Mensonges sur La Poste
Les postiers qui écoutaient France Inter la semaine dernière, au lendemain de la journée nationale de grève du 22 septembre contre la privatisation, ont dû s’étrangler à plusieurs reprises.
D’abord parce qu’au micro, « leur » ministre Christian Estrosi (chargé de l’Industrie), a qualifié la grève de « mobilisation très faible et très peu significative ».
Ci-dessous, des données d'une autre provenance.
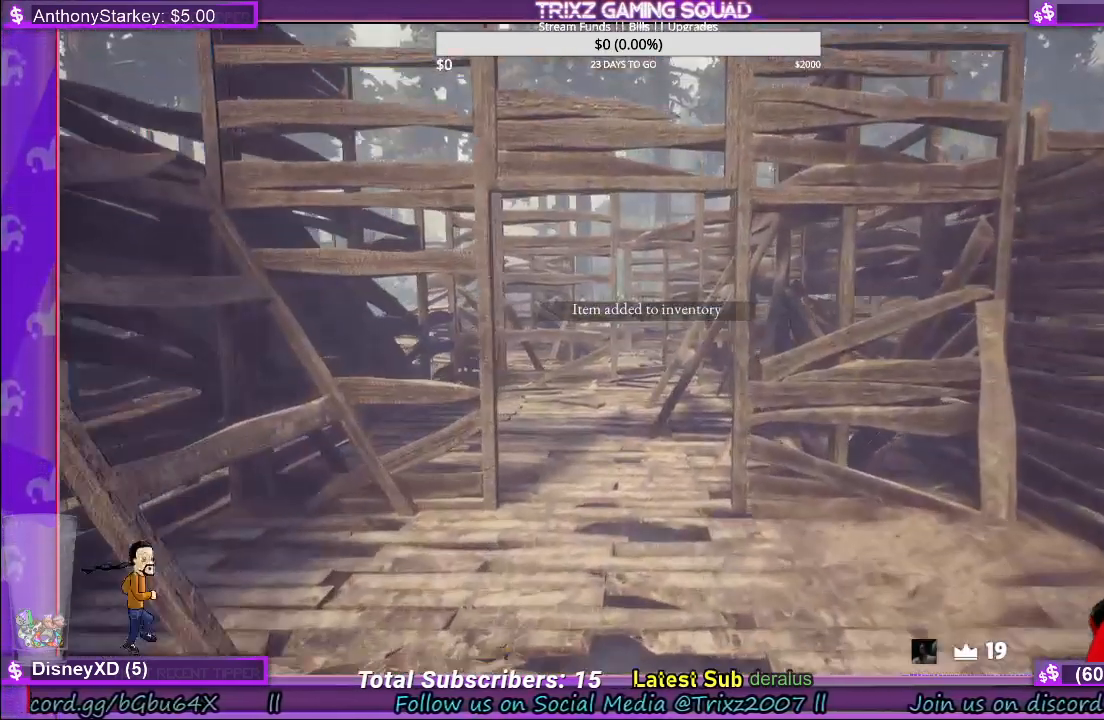
{"keys": [], "mouse": [], "events": [[350, "shift", "up"], [417, "w", "up"]]}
Selon des modalités de calcul différentes, les syndicats affichaient entre 30 et 40 % de grévistes, la direction, 22 %. Mais même en prenant le chiffre minoré de 22 %, cela
représente 60 000 grévistes.
Magnanime, M. Estrosi a malgré tout exprimé son « respect » pour ces irréductibles inquiets. « Mon devoir, c’est de parler avec eux, de les rassurer, de les convaincre », a-t-il ajouté, paternaliste. « Je veux leur faire mesurer que cette réforme conserve à 100 % le statut public de l’entreprise et surtout protège leur statut », explique-t-il. « Notamment leur régime de retraite, puisqu’ils continueront à être affiliés à l’IRCANTEC, le régime dont bénéficient tous les fonctionnaires de la fonction publique ». Là, nouvel étranglement : les 130 000 postiers fonctionnaires (50 % de l’effectif) sont affiliés à la retraite de la fonction publique. Rien à voir avec l’IRCANTEC, qui est le régime de retraite complémentaire des salariés non titulaires du secteur public. M. Estrosi a donc parlé aux fonctionnaires comme s’ils étaient des contractuels !
La promesse d’une « sanctuarisation » du statut est vaine. Les agents de France Télécom en savent
quelque chose : en 1996, le gouvernement Juppé leur avait garanti le maintien de leur statut, ce qui n’a pas empêché une transformation radicale de leurs conditions de travail.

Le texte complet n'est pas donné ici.